## [What the task requires]
Give back each line of the data exactly as it reads, minus the pictures.
━━ Data extracts ━━
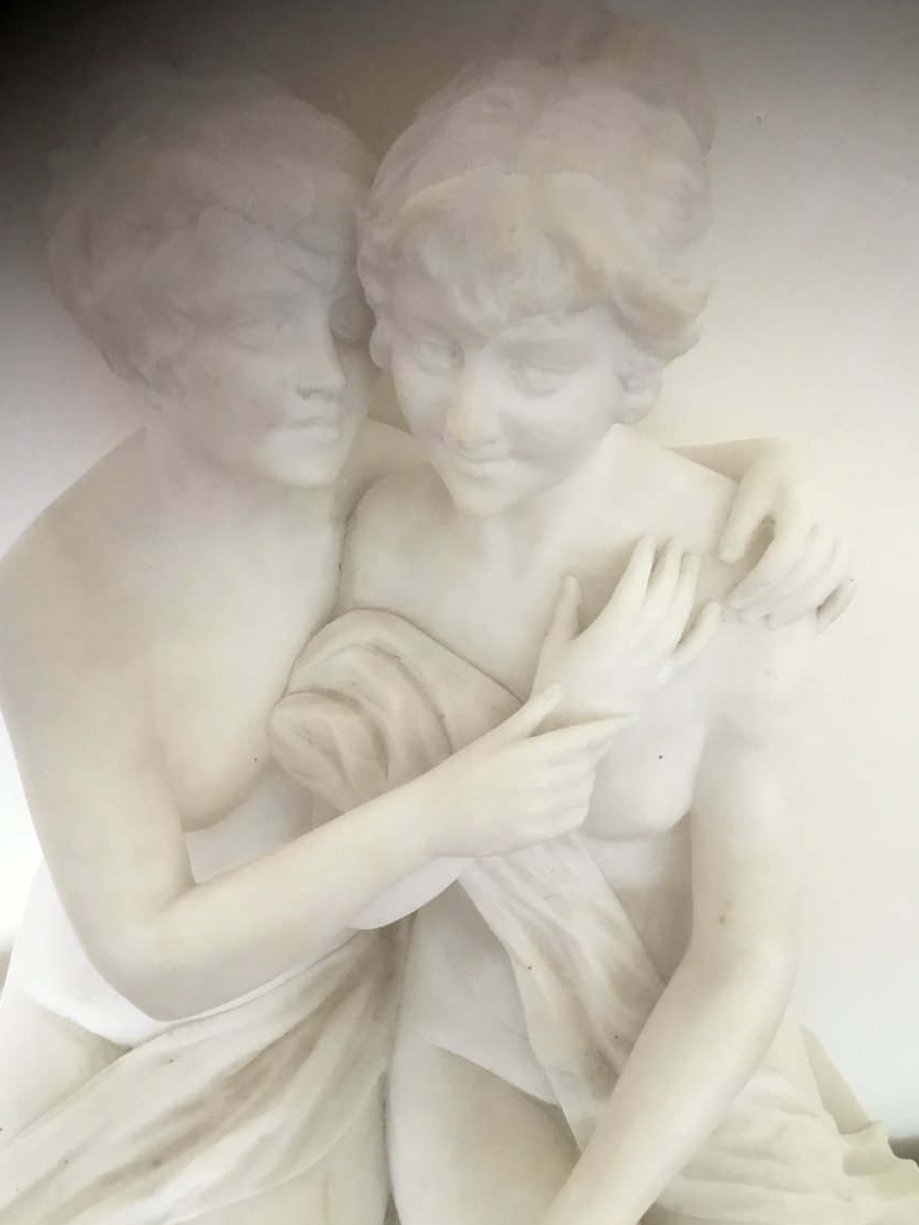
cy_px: 632
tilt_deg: -33.2
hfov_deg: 42.9
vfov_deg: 55.3
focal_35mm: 33
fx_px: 1168
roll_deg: +0.5
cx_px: 433
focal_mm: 3.3
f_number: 2.4
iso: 100
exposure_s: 1/33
━━━
## [Exercise response]
cy_px: 632
tilt_deg: -33.2
hfov_deg: 42.9
vfov_deg: 55.3
focal_35mm: 33
fx_px: 1168
roll_deg: +0.5
cx_px: 433
focal_mm: 3.3
f_number: 2.4
iso: 100
exposure_s: 1/33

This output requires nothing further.